DATA SHOWN: Begin
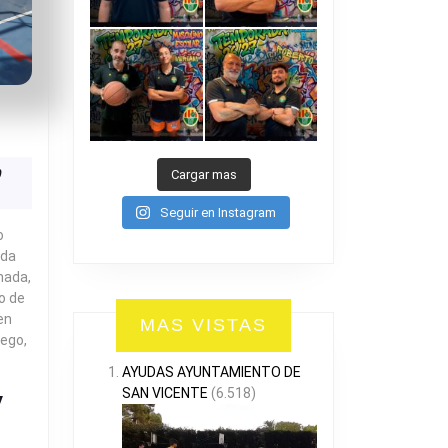
1
DESAVI
8-
1
ión
0
Cargar mas
LMORADÍ
Seguir en Instagram
o
nda
nada,
o de
en
MAS VISTAS
uego,
AYUDAS AYUNTAMIENTO DE
SAN VICENTE
(6.518)
R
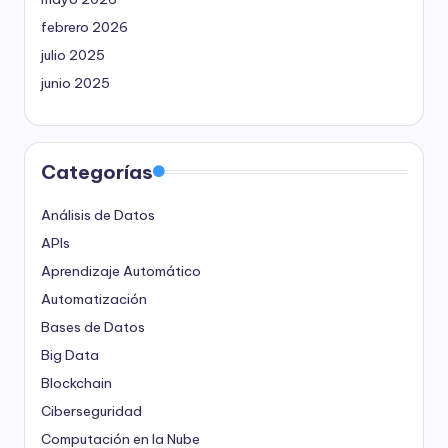
febrero 2026
julio 2025
junio 2025
Categorías
Análisis de Datos
APIs
Aprendizaje Automático
Automatización
Bases de Datos
Big Data
Blockchain
Ciberseguridad
Computación en la Nube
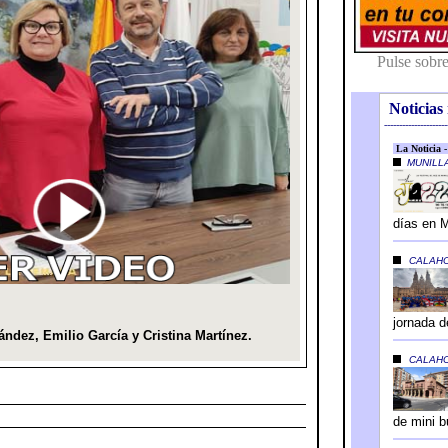
Noticias 
---------------------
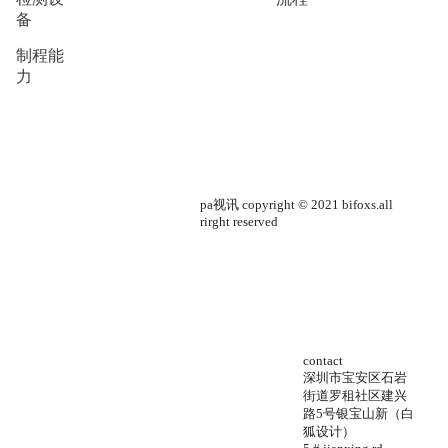
备
制程能
力
pa视讯 copyright © 2021 bifoxs.all
rirght reserved
contact
深圳市宝安区石岩
街道罗租社区建兴
路5号银宝山新（白
狐设计）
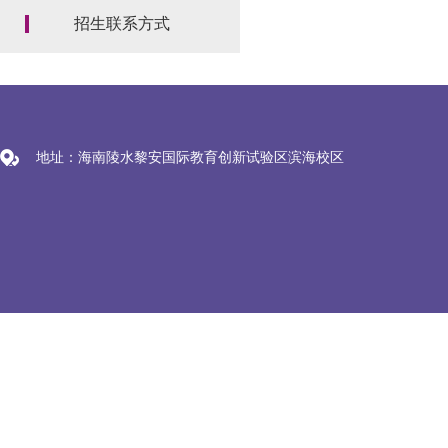
招生联系方式
地址：海南陵水黎安国际教育创新试验区滨海校区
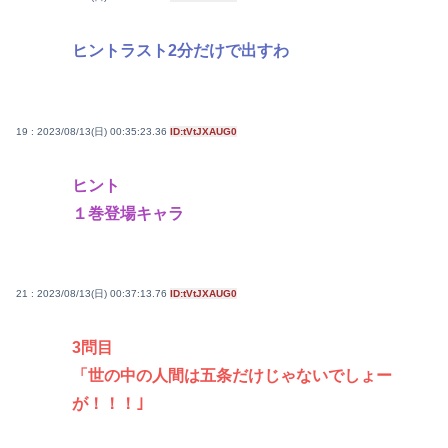
ヒントラスト2分だけで出すわ
19 : 2023/08/13(日) 00:35:23.36
ID:tVtJXAUG0
ヒント
１巻登場キャラ
21 : 2023/08/13(日) 00:37:13.76
ID:tVtJXAUG0
3問目
「世の中の人間は五条だけじゃないでしょー
が！！！｣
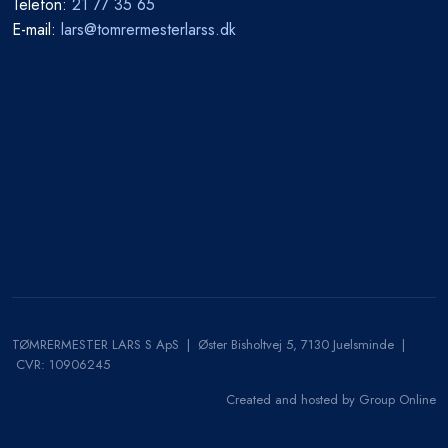
​Telefon:
21 77 35 65
E-mail:
lars@tomrermesterlarss.dk
TØMRERMESTER LARS S ApS | Øster Bisholtvej 5, 7130 Juelsminde |
CVR​: 10906245
Created and hosted by Group Online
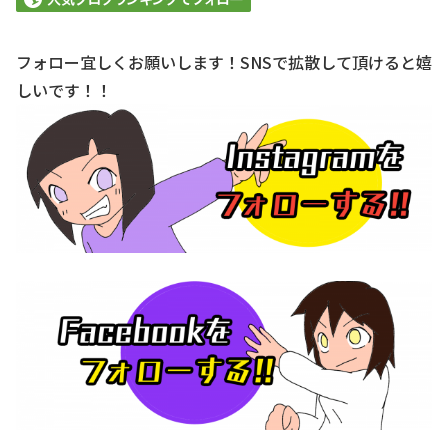
フォロー宜しくお願いします！SNSで拡散して頂けると嬉
しいです！！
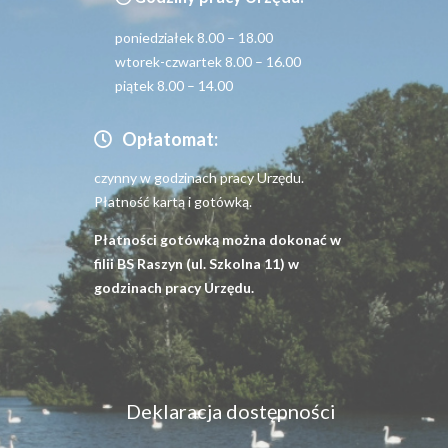
poniedziałek 8.00 – 18.00
wtorek-czwartek 8.00 – 16.00
piątek 8.00 – 14.00
Opłatomat:
czynny w godzinach pracy Urzędu.
Płatność kartą i gotówką.
Płatności gotówką można dokonać w
filii BS Raszyn (ul. Szkolna 11) w
godzinach pracy Urzędu.
Menu
Deklaracja dostępności
dostępność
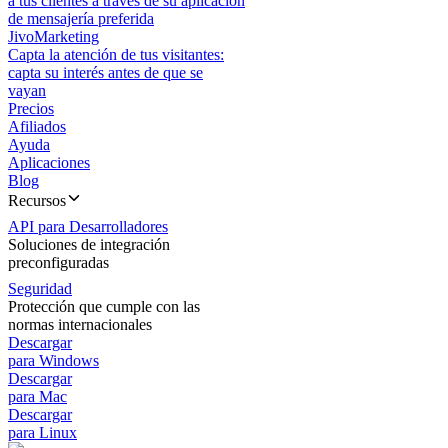
a tus clientes a través de su aplicación
de mensajería preferida
JivoMarketing
Capta la atención de tus visitantes:
capta su interés antes de que se
vayan
Precios
Afiliados
Ayuda
Aplicaciones
Blog
Recursos
API para Desarrolladores
Soluciones de integración
preconfiguradas
Seguridad
Protección que cumple con las
normas internacionales
Descargar
para Windows
Descargar
para Mac
Descargar
para Linux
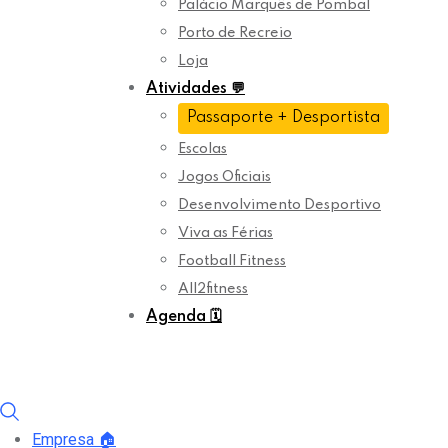
Palácio Marquês de Pombal
Porto de Recreio
Loja
Atividades
💬
Passaporte + Desportista
Escolas
Jogos Oficiais
Desenvolvimento Desportivo
Viva as Férias
Football Fitness
All2fitness
Agenda
🗓️
Empresa
🏠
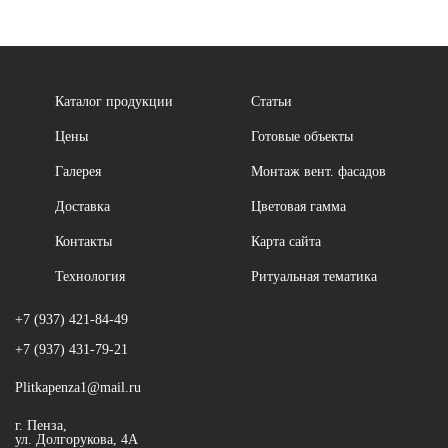
Каталог продукции
Статьи
Цены
Готовые объекты
Галерея
Монтаж вент. фасадов
Доставка
Цветовая гамма
Контакты
Карта сайта
Технология
Ритуальная тематика
+7 (937) 421-84-49
+7 (937) 431-79-21
Plitkapenza1@mail.ru
г. Пенза,
ул. Долгорукова, 4А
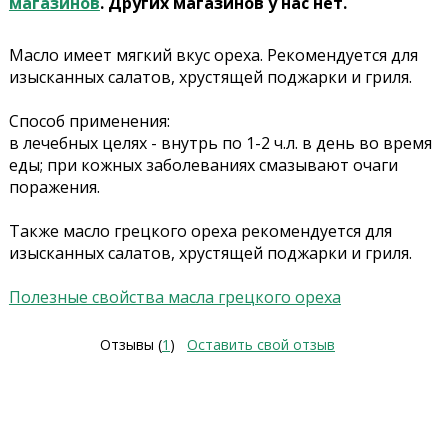
магазинов
. Других магазинов у нас нет.
Масло имеет мягкий вкус ореха. Рекомендуется для
изысканных салатов, хрустящей поджарки и гриля.
Способ применения:
в лечебных целях - внутрь по 1-2 ч.л. в день во время
еды; при кожных заболеваниях смазывают очаги
поражения.
Также масло грецкого ореха рекомендуется для
изысканных салатов, хрустящей поджарки и гриля.
Полезные свойства масла грецкого ореха
Отзывы (
1
)
Оставить свой отзыв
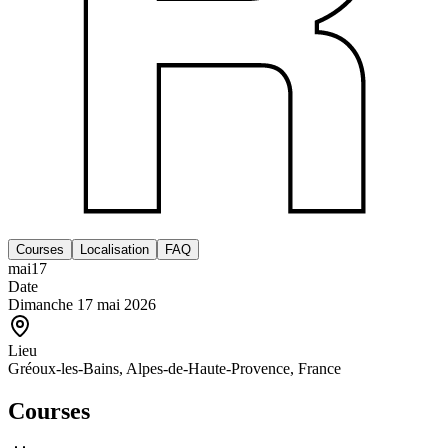
Courses
Localisation
FAQ
mai
17
Date
Dimanche 17 mai 2026
Lieu
Gréoux-les-Bains, Alpes-de-Haute-Provence, France
Courses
DATA SHOWN: End
■ AIM OF THE EXERCISE
The records above are to be transcribed word for word. Skip the images.

■ ANSWER SPACE
1
DESAVI
8-
1
ión
0
Cargar mas
LMORADÍ
Seguir en Instagram
o
nda
nada,
o de
en
MAS VISTAS
uego,
AYUDAS AYUNTAMIENTO DE
SAN VICENTE
(6.518)
R
febrero 2026
julio 2025
junio 2025
Categorías
Análisis de Datos
APIs
Aprendizaje Automático
Automatización
Bases de Datos
Big Data
Blockchain
Ciberseguridad
Computación en la Nube
Noticias 
---------------------
备
制程能
力
pa视讯 copyright © 2021 bifoxs.all
rirght reserved
contact
深圳市宝安区石岩
街道罗租社区建兴
路5号银宝山新（白
狐设计）
招生联系方式
地址：海南陵水黎安国际教育创新试验区滨海校区
ヒントラスト2分だけで出すわ
19 : 2023/08/13(日) 00:35:23.36
ID:tVtJXAUG0
ヒント
１巻登場キャラ
21 : 2023/08/13(日) 00:37:13.76
ID:tVtJXAUG0
3問目
「世の中の人間は五条だけじゃないでしょー
が！！！｣
​Telefon:
21 77 35 65
E-mail:
lars@tomrermesterlarss.dk
TØMRERMESTER LARS S ApS | Øster Bisholtvej 5, 7130 Juelsminde |
CVR​: 10906245
Created and hosted by Group Online
フォロー宜しくお願いします！SNSで拡散して頂けると嬉
しいです！！
poniedziałek 8.00 – 18.00
wtorek-czwartek 8.00 – 16.00
piątek 8.00 – 14.00
Opłatomat:
czynny w godzinach pracy Urzędu.
Płatność kartą i gotówką.
Płatności gotówką można dokonać w
filii BS Raszyn (ul. Szkolna 11) w
godzinach pracy Urzędu.
Menu
Deklaracja dostępności
dostępność
a tus clientes a través de su aplicación
de mensajería preferida
JivoMarketing
Capta la atención de tus visitantes:
capta su interés antes de que se
vayan
Precios
Afiliados
Ayuda
Aplicaciones
Blog
Recursos
API para Desarrolladores
Soluciones de integración
preconfiguradas
Seguridad
Protección que cumple con las
normas internacionales
Descargar
para Windows
Descargar
para Mac
Descargar
para Linux
Palácio Marquês de Pombal
Porto de Recreio
Loja
Atividades
💬
Passaporte + Desportista
Escolas
Jogos Oficiais
Desenvolvimento Desportivo
Viva as Férias
Football Fitness
All2fitness
Agenda
🗓️
Empresa
🏠
Каталог продукции
Статьи
Цены
Готовые объекты
Галерея
Монтаж вент. фасадов
Доставка
Цветовая гамма
Контакты
Карта сайта
Технология
Ритуальная тематика
+7 (937) 421-84-49
+7 (937) 431-79-21
Plitkapenza1@mail.ru
г. Пенза,
ул. Долгорукова, 4А
магазинов
. Других магазинов у нас нет.
Масло имеет мягкий вкус ореха. Рекомендуется для
изысканных салатов, хрустящей поджарки и гриля.
Способ применения:
в лечебных целях - внутрь по 1-2 ч.л. в день во время
еды; при кожных заболеваниях смазывают очаги
поражения.
Также масло грецкого ореха рекомендуется для
изысканных салатов, хрустящей поджарки и гриля.
Полезные свойства масла грецкого ореха
Отзывы (
1
)
Оставить свой отзыв
Courses
Localisation
FAQ
mai
17
Date
Dimanche 17 mai 2026
Lieu
Gréoux-les-Bains, Alpes-de-Haute-Provence, France
Courses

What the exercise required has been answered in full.